- _Given passage_
— begin —

195A separate complaint is that, by reason of the rolled up representation, it is impossible to know the content of each individual occasion on which it is alleged to have been made. In my view, that is a matter for particulars and not a basis for striking out that part of the claim. In any event, the plaintiff has indicated in her written submissions dated 25 August 2011 that her case rests upon representations in that form, that is, she asserts that Mr Izzo made rolled-up representations.

196The next objection is to paragraph 16A of the new pleading, which states:

The defendant knew the conduct pleaded in the premises in paragraph 16 had occurred and was unwelcome from at least on or around 22 September 2008.

197The defendants submitted that the proposed new paragraph does not plead a material fact and is not germane to any issue in dispute. The paragraph is pleaded as going to the issue of vicarious liability. The particulars to the paragraph assert that Mr Izzo informed a senior partner and special counsel of the firm about a complaint made by Ms Styles to him as to a rumour he was evidently spreading. In my view, that material is capable of informing the plaintiff's contention that the defendants are vicariously liable for Mr Izzo's conduct as being "in connection with" his employment.

198Separately, the defendants complained that the pleading was redundant because the unwelcomeness of the conduct is separately pleaded in paragraph 29A. In my view, that is a trivial complaint which, in the context of the sheer number of complaints brought forward for the Court's determination, ought in the interests of furthering the overriding purpose to have been passed over.

199The next objection is to paragraph 16B which alleges that, prior to the representations and remarks allegedly made by Mr Izzo, the plaintiff was regarded by senior management at Clayton Utz as a "very strong candidate" whom the firm should do its utmost to persuade to accept its offer of employment. Amongst the defendants' objections to that paragraph is the complaint that it is not a material fact and not germane to any issue in dispute. In my view, there is force in that complaint. The relief available under section 46PO of the Australian Human Rights Commission Act should not be confused with damages for harm to reputation. Paragraph 16B should not be permitted to be included in the new pleading.

200The next two objections relate to the addition, in paragraphs 18 and 20 of the pleading, of the information that certain employees of the defendant referred to in the existing pleading were employed in the Mergers and Acquisitions Group. The defendants contend that the proposed words are not a material fact and are not germane to any issue in dispute. I am not persuaded that the additional information is immaterial and in any event I regard that as a trivial objection which ought to have been passed over. I would reject the objection on that basis.

The photo montage

201The next objection is to paragraph 25 of the new pleading where, for the first time, the plaintiff provides a description of the photo montage including a series of contentions as to ways in which the montage is alleged to be a sexualised portrayal of Mr Izzo. I have concluded that the particulars must be rejected in their present form. In order to explain why that is so, it is necessary to set out the new allegations:

(a) The Montage contained a photo of Izzo making a sexualised hand gesture.

Particulars

(i) The "cuckold" gesture is understood in Italian culture (as well as Anglo-Australian culture) as an obscene curse was well as an accusation of cuckoldry. It is formed by extending the index and little fingers while holding the middle and ring fingers down with the thumb.

(ii) Izzo is of Italian descent, as is Catanzariti.

— end —

- _What to work on_
Rewrite the judgment excerpt between "200The next two" and "on that basis.", inclusive, putting "Banking and Finance Group" in place of "Mergers and Acquisitions Group".

- _Dataset section_
— begin —

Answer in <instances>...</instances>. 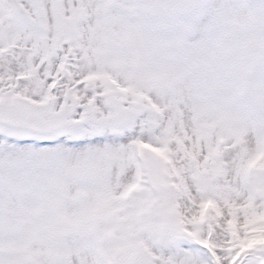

— end —

- _Answer to the exercise_
200The next two objections relate to the addition, in paragraphs 18 and 20 of the pleading, of the information that certain employees of the defendant referred to in the existing pleading were employed in the Banking and Finance Group. The defendants contend that the proposed words are not a material fact and are not germane to any issue in dispute. I am not persuaded that the additional information is immaterial and in any event I regard that as a trivial objection which ought to have been passed over. I would reject the objection on that basis.